# Multi-partitioned kdb+ databases: an equity options case study¶

Kdb+ is well suited to managing massive datasets and offers an unrivalled performance advantage when it comes to processing and analyzing data. This is a case study highlighting some of the key points we have found with regard to the storage and maintenance of financial equity options data in kdb+. We also provide some examples of possible ways to design and query these large databases efficiently.

## Overview of the dataset¶

The equity-options data universe is one of the largest financial datasets generated, and more often than not the most challenging dataset for trading firms to manage and extract value from in a timely manner. Hundreds of gigabytes of trade and quote records are published daily from the equity options feeds, with recent daily row count volumes for Q1 of 2012 having an average and maximum count close to 4 billion and 6 billion rows respectively. These numbers represent a relief of sorts from the peaks of 2011 where we saw a maximum daily row count of over 13 billion as highlighted in the chart below.

The dataset we use for our examples in this paper includes level 1 trade and quote data for financial options contracts, the associated reference data and the corresponding equity level 1 trades and quotes for the same time period. All data has been sourced from tickdata.com.

The sample dataset has a maximum of approximately 200 million rows for a single date and includes data for 10 underlying securities. The full universe that our clients load is typically much larger, covering thousands of underlying securities. For some of these securities, for example AAPL, the ratio of the number of option quotes to underlying quotes can be in excess of 60:1 on some dates.

It is thus inevitable that when storing equity options data for a large universe of underlying securities, the number of rows per partition will regularly exceed 2 billion. When kdb+ 3.0 was released in 2011 it removed the limit to the number of rows that can be stored in a single partition. This gives us two options for storing massive tables, either storing each day of data in a single partition, or storing each day of data in multiple partitions.

In this paper we cover the use of a multi partitioned database, as whilst kdb+ 3.0 allows the very straight forward option of having a single partition for each date, there are still potential advantages to the approach of storing data across multiple partitions for a single date.

Firstly, when saving data, multiple partitions can be written concurrently, potentially reducing the time required to load data from flat files or persist it from memory. Secondly, when running queries against the database, data from multiple partitions can be read in parallel using slave threads. In the same way as queries on a database with a single partition per date can read data for multiple days in parallel, now data for the same date can be read in parallel. A third advantage related to database maintenance is that since the size of the individual column data files is reduced, the memory required to apply a sort to the data on disk will be reduced.

Kdb+ provides a simple method to store the data in multiple partitions for each date by using the par.txt file. When attempting to read data from a database like this a large number of queries will behave exactly as they would in a database with only one partition per date. However there are some cases in which it’s necessary to rework things a little, most notably in the case of as-of joins. This is covered below.

## Options schema¶

Sorting and indexing the options data is straightforward. If we have the data sorted by underlying security, option contract and finally timestamp we can apply the partitioned attribute to both underlying security and option contract, allowing us to filter quickly on either column.

More interesting is the way in which we choose to store the underlying security market data so that we can link it to the options data efficiently. The simplest way of accomplishing this would be to store the prevailing value of each underlying alongside the option trades and quote data. These extra columns would either be provided in the source data (as was the case in our sample dataset) or could be pre-calculated with an as-of join and then stored.

The advantage of this method is that we do not need to store any additional underlying market data and there is no overhead when performing lookups to find the prevailing underlying quote or last trade for an option quote or trade. However there are two obvious downsides to using this approach.

++++++

Brief 1> According to the equity options case study, what maximum daily row count was seen at the peaks of 2011?
Brief 2> Update the passage of the equity options case study between "The equity-options data" and "the chart below.", inclusive, so that "financial firms" takes the place of "trading firms".

Records:
++++++

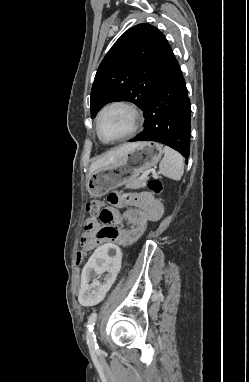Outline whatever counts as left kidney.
<instances>
[{"mask_svg": "<svg viewBox=\"0 0 249 382\" xmlns=\"http://www.w3.org/2000/svg\"><path fill=\"white\" fill-rule=\"evenodd\" d=\"M111 241H104L103 245H96V250L84 263L80 273L78 291L75 301H80L84 309L100 306L107 289L113 287L115 277L120 276L122 268V252L120 245H111Z\"/></svg>", "mask_w": 249, "mask_h": 382, "instance_id": "1", "label": "left kidney"}]
</instances>
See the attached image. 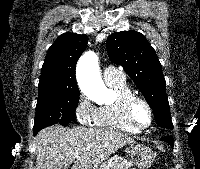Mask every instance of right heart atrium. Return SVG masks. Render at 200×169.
Returning a JSON list of instances; mask_svg holds the SVG:
<instances>
[{
  "instance_id": "1",
  "label": "right heart atrium",
  "mask_w": 200,
  "mask_h": 169,
  "mask_svg": "<svg viewBox=\"0 0 200 169\" xmlns=\"http://www.w3.org/2000/svg\"><path fill=\"white\" fill-rule=\"evenodd\" d=\"M96 107L83 94H80L75 105V116L82 125H89L94 122Z\"/></svg>"
}]
</instances>
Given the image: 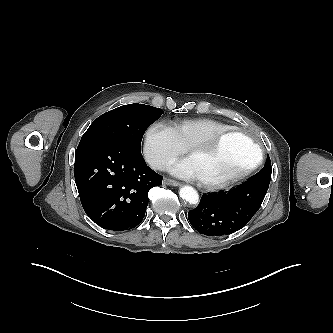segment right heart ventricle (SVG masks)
Masks as SVG:
<instances>
[{"label":"right heart ventricle","instance_id":"e07e8e85","mask_svg":"<svg viewBox=\"0 0 333 333\" xmlns=\"http://www.w3.org/2000/svg\"><path fill=\"white\" fill-rule=\"evenodd\" d=\"M171 128L180 143L188 149L195 142L207 139L232 127L210 118H194L176 121Z\"/></svg>","mask_w":333,"mask_h":333}]
</instances>
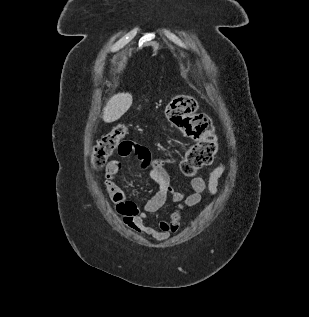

++++++

Right answer 1> Over 13 billion rows.

Right answer 2>
The equity-options data universe is one of the largest financial datasets generated, and more often than not the most challenging dataset for financial firms to manage and extract value from in a timely manner. Hundreds of gigabytes of trade and quote records are published daily from the equity options feeds, with recent daily row count volumes for Q1 of 2012 having an average and maximum count close to 4 billion and 6 billion rows respectively. These numbers represent a relief of sorts from the peaks of 2011 where we saw a maximum daily row count of over 13 billion as highlighted in the chart below.